Additional information which may be helpful:
https://www.dnalc.org/view/1241-Breakpoints.html
Description:
Professor David Porteous explains that breakpoints in the genome are locations on a chromosome where DNA might get deleted, inverted, or swapped around.
Transcript:
Well, we use the word breakpoint to indicate that the human genome, which we now understand in terms of a set of chromosomes - 22 pairs plus the sex chromosomes - the x and y. The standard notion is that we have a complete set of those chromosomes and that they have a very clear structure but occasionally we see damage to those chromosomes. Sometimes we get so-called breakpoints in those chromosomes and that leads to damage at a very particular point within the genome on one or other chromosome. And it can take several different forms. It might be that you lose a whole segment of a chromosome, what we call an interstitial deletion. It might be that a piece of the DNA chromosome segment gets flipped around, a so-called inversion. Then there's a very interesting form of rearrangement, which we call a translocation, translocation moved position. So we see a piece of one chromosome move over to another chromosome and swap. So the genome is intact but there's a very precise breakpoint where there's a discontinuity in the genome from the normal.
But what about this nomenclature:
https://images.app.goo.gl/FzYSnFeaqAbh54fS8
or
https://www.google.com/search?q=cml+mutation+tki&rlz=1CDGOYI_enSE592SE59...
when you talk about ”T315I” etc. What is that compared with ”P210” etc.?
Thank you, Scuba, your posting is very helpful and has helped me do more googling.
I found the following:
Schematic diagram of the position of specific primers on the exons of BCR and ABL used in the multiplex RT-PCR assay for the detection of major fusion transcript in patients with CML.

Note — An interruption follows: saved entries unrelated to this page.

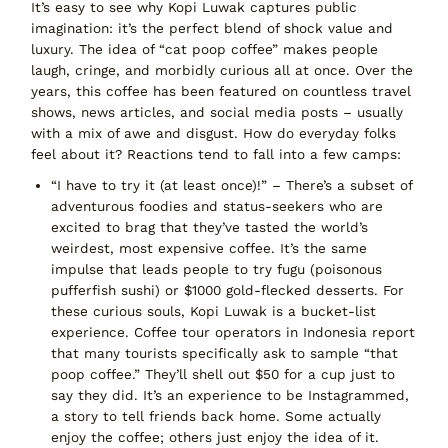
It’s easy to see why Kopi Luwak captures public
imagination: it’s the perfect blend of
shock value and
luxury
. The idea of
“cat poop coffee”
makes people
laugh, cringe, and morbidly curious all at once. Over the
years, this coffee has been featured on countless travel
shows, news articles, and social media posts – usually
with a mix of
awe and disgust
. How do everyday folks
feel about it? Reactions tend to fall into a few camps:
“I have to try it (at least once)!”
– There’s a subset of
adventurous foodies and status-seekers who are
excited to brag that they’ve tasted the world’s
weirdest, most expensive coffee. It’s the same
impulse that leads people to try fugu (poisonous
pufferfish sushi) or $1000 gold-flecked desserts. For
these curious souls,
Kopi Luwak is a bucket-list
experience
. Coffee tour operators in Indonesia report
that many tourists specifically ask to sample “that
poop coffee.” They’ll shell out $50 for a cup just to
say they did. It’s an experience to be Instagrammed,
a story to tell friends back home. Some actually
enjoy the coffee; others just enjoy the
idea
of it.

https://www.researchgate.net/figure/Schematic-diagram-of-the-position-of...
Of course, we are most interested in 13 and 14.
Thank you, Poppert.
This brings me back to my original query and misunderstanding.
As I understand it now, there are mutations in the DNA which are also called "transcript types", and usually these mutations code the p210 kinase which sits within the kinase domain (KD).
However, there are further mutations which occur in the KD which are shown in the colour diagrams in your references.
I assume for now (because I can't see otherwise) that the mutation of p210 in the KD occurs without further changes to the DNA.